There are moments where Chainsaw Man: Reze Arc dips its toes into trying to be pensive. Ruminations on Aesop’s tale of the country mouse and the town mouse are interspersed in voiceover throughout the story as a thematic core. Makima and Denji go on a movie-watching marathon, and after being disappointed by many, both shed a tear at an on-screen hug accompanied by sentimental music. But they are so sparse, that honestly, they just mislead and tonally contradict the rest of the film. I probably have more respect for a movie like Godzilla vs. Kong where it doesn’t attempt to festoon wisdom over blood fanfare and sexual scintillation than when it is draped half-heartedly over an unfitting form.

To strip it down a bit more, I don’t think these types of stories are worth telling past a mid-puberty audience. There’s a character, Mohawk Man, in the film whose lines are all ridiculously flat slogans like, “We’re gonna have a little party” and “he begged me to stop and then I tortured him some more,” and other moustache-twirling villain dribble.
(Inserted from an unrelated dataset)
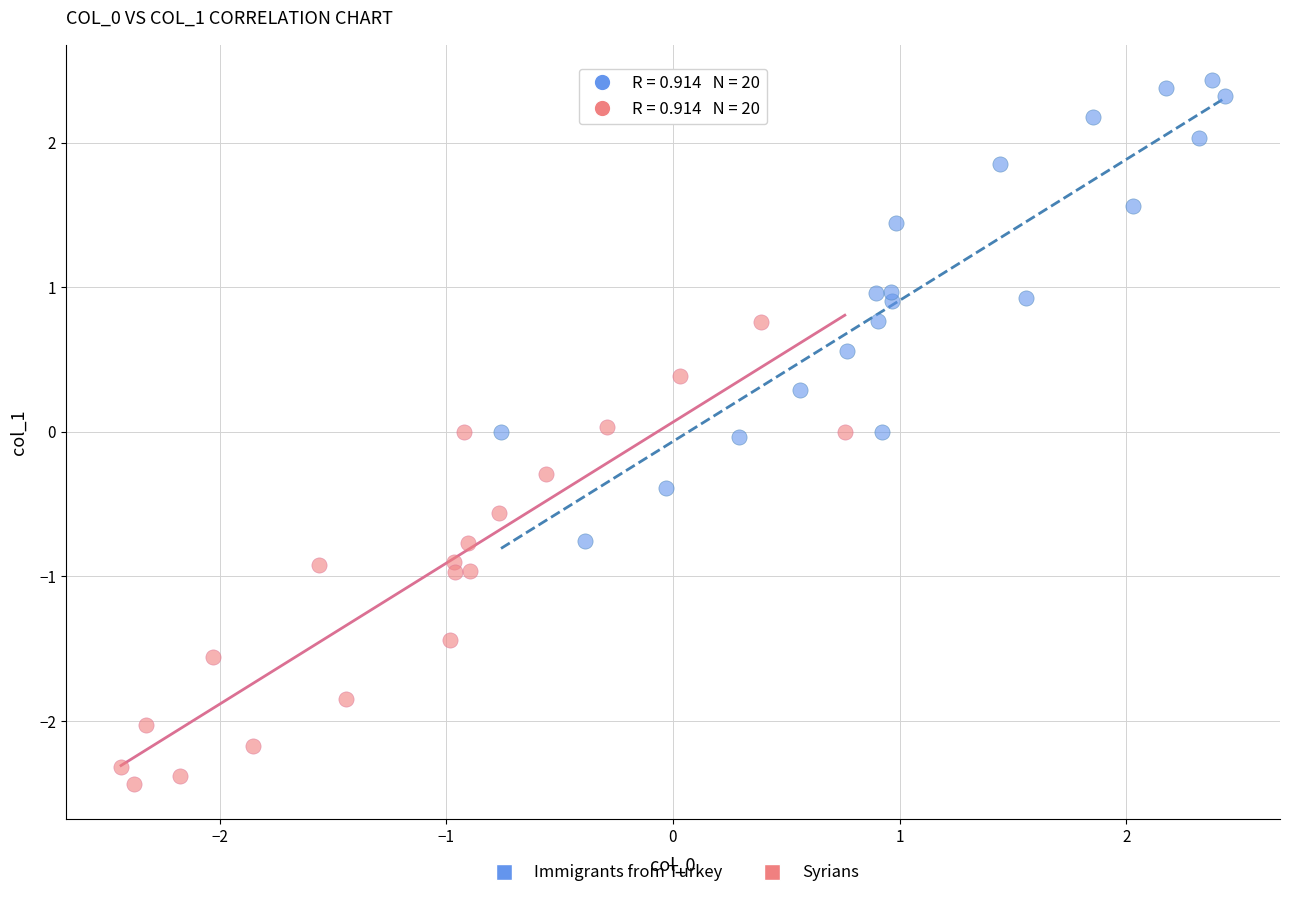

Which series reaches the maximum Y coordinate?

Immigrants from Turkey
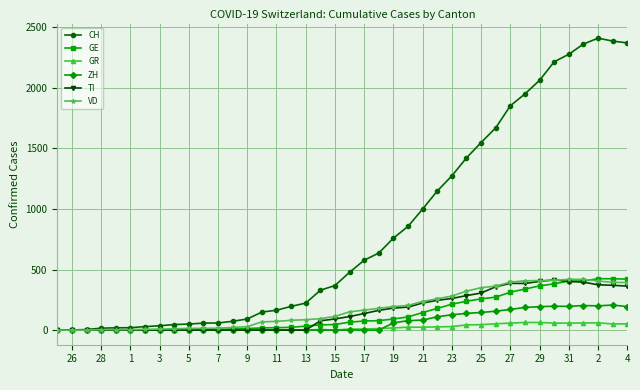

At how many categories does at least one series exceed 1112?

14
The romance, while relatable in Denji’s complete petrification, is often given thought in voice over, “Oh, I shouldn’t… but she’s so cute!” accompanied by montages of lingerie-clad fantasized waifus. I loved Ben 10 as a kid, but as an adult you want things that feel real, that address those things in your life that you don’t exactly understand but that you notice and that bother you. I hate to be harsh, but there’s almost nothing in this film that you couldn’t find in Cartoon Network, and to be honest, Cartoon Network is probably more nuanced.

Makima says something along the lines of, “A good movie has the power to change your life. Even if 9/10 movies are bad, that good one is worth the price of all the rest.” I wholeheartedly agree. But for me, Chainsaw Man: Reze Arc is not one of them.